Por isso, demorei até conseguir visualizar o rosto de Alex no fim do corredor. O vestido branco refletia o belo Sol de primavera e balançava com leveza ao ritmo da brisa. A marcha nupcial soou bonita e imponente. Todas as cabeças estavam voltadas para ela, enquanto caminhava lentamente sob murmúrios de elogio e admiração. Alex era adorada por cada dos presentes, inclusive entre os meus convidados.
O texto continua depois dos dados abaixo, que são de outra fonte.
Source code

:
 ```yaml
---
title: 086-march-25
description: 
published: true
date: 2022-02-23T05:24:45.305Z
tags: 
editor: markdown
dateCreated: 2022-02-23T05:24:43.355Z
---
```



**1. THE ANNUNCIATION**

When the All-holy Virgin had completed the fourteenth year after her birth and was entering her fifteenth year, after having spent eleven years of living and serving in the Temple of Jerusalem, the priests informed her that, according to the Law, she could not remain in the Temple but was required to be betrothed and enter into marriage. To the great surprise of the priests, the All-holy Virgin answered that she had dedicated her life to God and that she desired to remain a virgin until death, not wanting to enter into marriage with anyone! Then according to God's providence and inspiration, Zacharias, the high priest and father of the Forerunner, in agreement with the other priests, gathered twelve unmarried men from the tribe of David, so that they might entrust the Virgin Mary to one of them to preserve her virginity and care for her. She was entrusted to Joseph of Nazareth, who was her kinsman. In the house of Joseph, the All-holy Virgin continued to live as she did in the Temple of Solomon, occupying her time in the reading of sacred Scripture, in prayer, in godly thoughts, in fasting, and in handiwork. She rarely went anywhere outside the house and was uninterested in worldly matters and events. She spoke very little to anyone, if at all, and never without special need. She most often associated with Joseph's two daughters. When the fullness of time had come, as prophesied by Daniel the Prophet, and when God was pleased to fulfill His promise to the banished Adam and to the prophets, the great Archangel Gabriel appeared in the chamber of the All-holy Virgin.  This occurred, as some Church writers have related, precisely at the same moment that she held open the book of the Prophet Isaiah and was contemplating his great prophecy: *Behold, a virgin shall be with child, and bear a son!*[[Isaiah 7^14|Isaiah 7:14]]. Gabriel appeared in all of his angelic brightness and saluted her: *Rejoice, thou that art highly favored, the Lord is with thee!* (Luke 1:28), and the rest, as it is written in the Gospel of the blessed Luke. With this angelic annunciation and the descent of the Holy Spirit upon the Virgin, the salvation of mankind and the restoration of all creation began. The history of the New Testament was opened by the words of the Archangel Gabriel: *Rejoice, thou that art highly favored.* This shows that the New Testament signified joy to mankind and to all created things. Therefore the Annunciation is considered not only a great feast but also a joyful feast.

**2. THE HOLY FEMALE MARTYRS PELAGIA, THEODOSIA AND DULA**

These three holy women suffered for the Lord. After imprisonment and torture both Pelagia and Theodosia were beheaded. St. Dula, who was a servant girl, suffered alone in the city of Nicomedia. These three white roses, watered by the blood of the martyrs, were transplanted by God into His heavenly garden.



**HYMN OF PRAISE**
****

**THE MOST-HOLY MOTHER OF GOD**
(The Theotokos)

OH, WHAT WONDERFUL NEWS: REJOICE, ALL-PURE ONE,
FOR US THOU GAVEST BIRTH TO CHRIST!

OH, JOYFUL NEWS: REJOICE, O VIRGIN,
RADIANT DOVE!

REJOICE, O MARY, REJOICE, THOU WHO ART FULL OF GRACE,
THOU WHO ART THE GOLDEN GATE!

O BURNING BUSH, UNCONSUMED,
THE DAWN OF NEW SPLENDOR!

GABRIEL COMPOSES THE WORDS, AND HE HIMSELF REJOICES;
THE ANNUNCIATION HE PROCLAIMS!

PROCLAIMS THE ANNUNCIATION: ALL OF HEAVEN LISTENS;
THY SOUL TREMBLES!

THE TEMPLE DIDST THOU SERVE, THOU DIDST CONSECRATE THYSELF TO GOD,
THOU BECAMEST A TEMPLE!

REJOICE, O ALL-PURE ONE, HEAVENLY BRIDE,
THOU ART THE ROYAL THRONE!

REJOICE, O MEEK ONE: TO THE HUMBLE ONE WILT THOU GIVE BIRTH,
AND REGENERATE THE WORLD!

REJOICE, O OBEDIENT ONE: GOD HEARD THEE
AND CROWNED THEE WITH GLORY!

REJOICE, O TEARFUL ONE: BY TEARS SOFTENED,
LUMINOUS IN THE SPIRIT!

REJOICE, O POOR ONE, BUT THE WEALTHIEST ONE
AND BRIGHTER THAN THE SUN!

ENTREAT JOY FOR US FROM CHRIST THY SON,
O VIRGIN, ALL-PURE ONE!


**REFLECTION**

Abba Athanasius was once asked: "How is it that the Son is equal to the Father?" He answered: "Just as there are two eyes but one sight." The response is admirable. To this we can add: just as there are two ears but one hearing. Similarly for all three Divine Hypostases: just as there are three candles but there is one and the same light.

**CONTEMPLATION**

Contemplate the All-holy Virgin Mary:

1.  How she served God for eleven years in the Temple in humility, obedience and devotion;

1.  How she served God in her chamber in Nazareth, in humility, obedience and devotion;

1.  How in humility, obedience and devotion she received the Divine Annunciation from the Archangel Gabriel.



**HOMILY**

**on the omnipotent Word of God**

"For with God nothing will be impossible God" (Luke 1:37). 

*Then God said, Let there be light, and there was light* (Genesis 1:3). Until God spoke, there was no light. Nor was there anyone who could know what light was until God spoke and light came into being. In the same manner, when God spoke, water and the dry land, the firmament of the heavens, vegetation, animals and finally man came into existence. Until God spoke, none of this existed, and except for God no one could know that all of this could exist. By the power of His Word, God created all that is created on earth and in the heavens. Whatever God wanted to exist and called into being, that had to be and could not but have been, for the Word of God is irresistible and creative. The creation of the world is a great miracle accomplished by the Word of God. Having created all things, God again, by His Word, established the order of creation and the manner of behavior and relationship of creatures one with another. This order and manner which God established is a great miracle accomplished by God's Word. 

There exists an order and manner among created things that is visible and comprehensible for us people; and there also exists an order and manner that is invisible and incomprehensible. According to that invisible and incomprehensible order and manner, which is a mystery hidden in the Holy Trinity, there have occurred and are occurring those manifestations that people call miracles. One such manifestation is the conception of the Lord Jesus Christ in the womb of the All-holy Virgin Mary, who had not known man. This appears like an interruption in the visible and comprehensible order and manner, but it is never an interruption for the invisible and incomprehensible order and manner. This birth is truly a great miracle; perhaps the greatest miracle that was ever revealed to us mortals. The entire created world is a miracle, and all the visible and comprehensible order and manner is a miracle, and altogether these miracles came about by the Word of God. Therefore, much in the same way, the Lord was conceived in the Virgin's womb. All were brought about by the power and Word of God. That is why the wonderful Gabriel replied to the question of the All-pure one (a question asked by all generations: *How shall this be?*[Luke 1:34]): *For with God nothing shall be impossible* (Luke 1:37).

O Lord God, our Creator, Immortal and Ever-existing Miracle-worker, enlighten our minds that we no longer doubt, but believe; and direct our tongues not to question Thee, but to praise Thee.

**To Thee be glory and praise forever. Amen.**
Quando nossos olhares se encontraram, meu coração ficou morno e calmo. Havia nela tudo o que eu poderia desejar em uma mulher: beleza, inteligência, bom humor, sinceridade. A mesma mulher por quem chorei e senti raiva dezenas de vezes. Ela, que me magoou em diversas discussões e acabou com cada gota de orgulho que eu possuía. Mesmo assim, não havia dúvidas: Alex era a mulher da minha vida.

De repente, eu não me sentia nervoso ou ansioso. Não sentia absolutamente nada além de tranquilidade e alegria

Quanto a Tatiana, ouvi uma única notícia sobre ela depois daquele episódio em minha rua. Tínhamos 16 anos e já não estudávamos na mesma escola. Ela havia fugido com um namorado e a vizinhança toda ficou aflita. Na noite em que ouvi a notícia, pensei em Paula, minha nova paixão, com a certeza tola de que ela nunca me machucaria.